Gravierender war aber, dass der Mehrwert des digitalen Mediums nicht allen offensichtlich gewesen ist. Der tiefere Sinn eines zusätzlichen Kommunikationsmediums an der Schule habe sich vielen nicht erschlossen. Viele seien daher „einfach so“ gegen aula gewesen. Auch das hemmte das Projekt.

Der andere Grund für die mangelnde Beteiligung war für Lehrende und Lernende gleichermaßen überraschend: An der Schule existiert eine vielleicht schon zu gute Beziehungskultur. Es sei „ein absolutes Luxusproblem”, mit dem die Schule zu kämpfen habe. Zu Lehrerinnen und Lehrern hätten die Schülerinnen und Schüler ein ausgesprochen gutes Verhältnis. Daher würden viele Dinge im direkten Gespräch geklärt. Diese direkte Kommunikation sei schneller und unkomplizierter als der digitale Weg – und viel bequemer.

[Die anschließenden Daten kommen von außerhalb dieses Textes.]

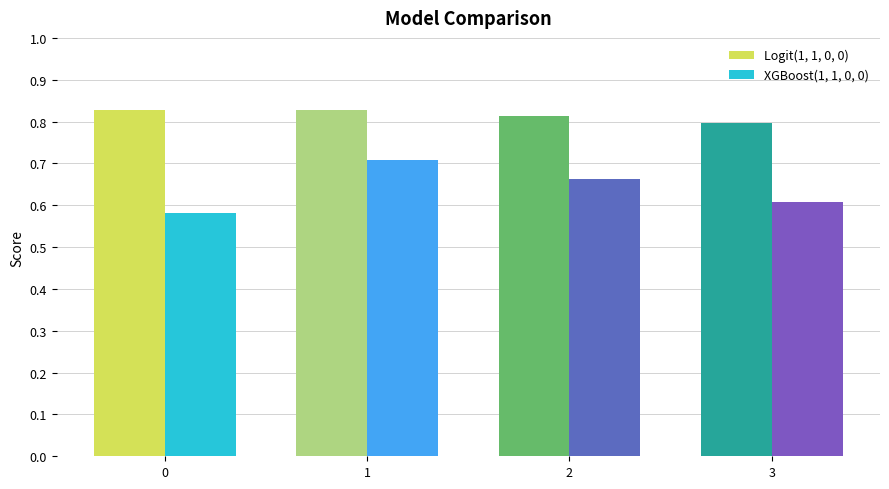

What is the maximum value for Logit(1, 1, 0, 0)?

0.8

Aus dem Scheitern zieht die Schule neue Erkenntnisse

Sich in einen Computer einzuloggen, das Projekt zu laden und vielleicht tagelang auf die Antwort zu einer Frage zu warten sei umständlicher. Daher entwickelte sich kein Bedarf innerhalb der Schülerschaft, etwas in einen virtuellen Raum zu verschieben.

Schmidt-Heyneck nennt noch einen Grund, der das Projekt gehemmt habe: Die Schüler seien bereits sehr aktiv, an vielen Projekten beteiligt, sodass die Zeit für aula letztlich gefehlt habe. Hier hätte erst ein Freiraum geschaffen werden müssen, in dem sich das digitale Medium hätte entfalten können. Und eine klare inhaltliche Definition habe auch gefehlt.

Das Fazit, das die Schule für sich gezogen hat: Digitale Projekte sind nicht automatisch ein Zugpferd für mehr Schülerbeteiligung. Digitale Projekte müssten zur jeweiligen Schule mit ihrem individuellen Profil passen. Und wenn ein Projekt nicht zum Profil der Schule passe, sollte nicht verbissen versucht werden, dieses weiter umzusetzen.

Auf einen Blick

Im Rahmen des Deutschen Schulpreises werden von der Deutschen Schulakademie mehrtägige Preisträgerkonferenzen veranstaltet. Hier tauschen sich die Schulen des Netzwerks der Preisträgerschulen untereinander zu bestimmten Themen in einer Vielzahl von Workshops aus und nehmen zusätzlich an Fachvorträgen und Diskussionen teil.

In diesem Frühjahr ist die bundesweite Preisträgerkonferenz in Erkner bei Berlin veranstaltet worden. Etwa 180 Vertreterinnen und Vertreter der Preisträgerschulen haben an der Konferenz teilgenommen. Der Schwerpunkt lag auf dem Thema Lernen und Schule im Kontext der Digitalisierung.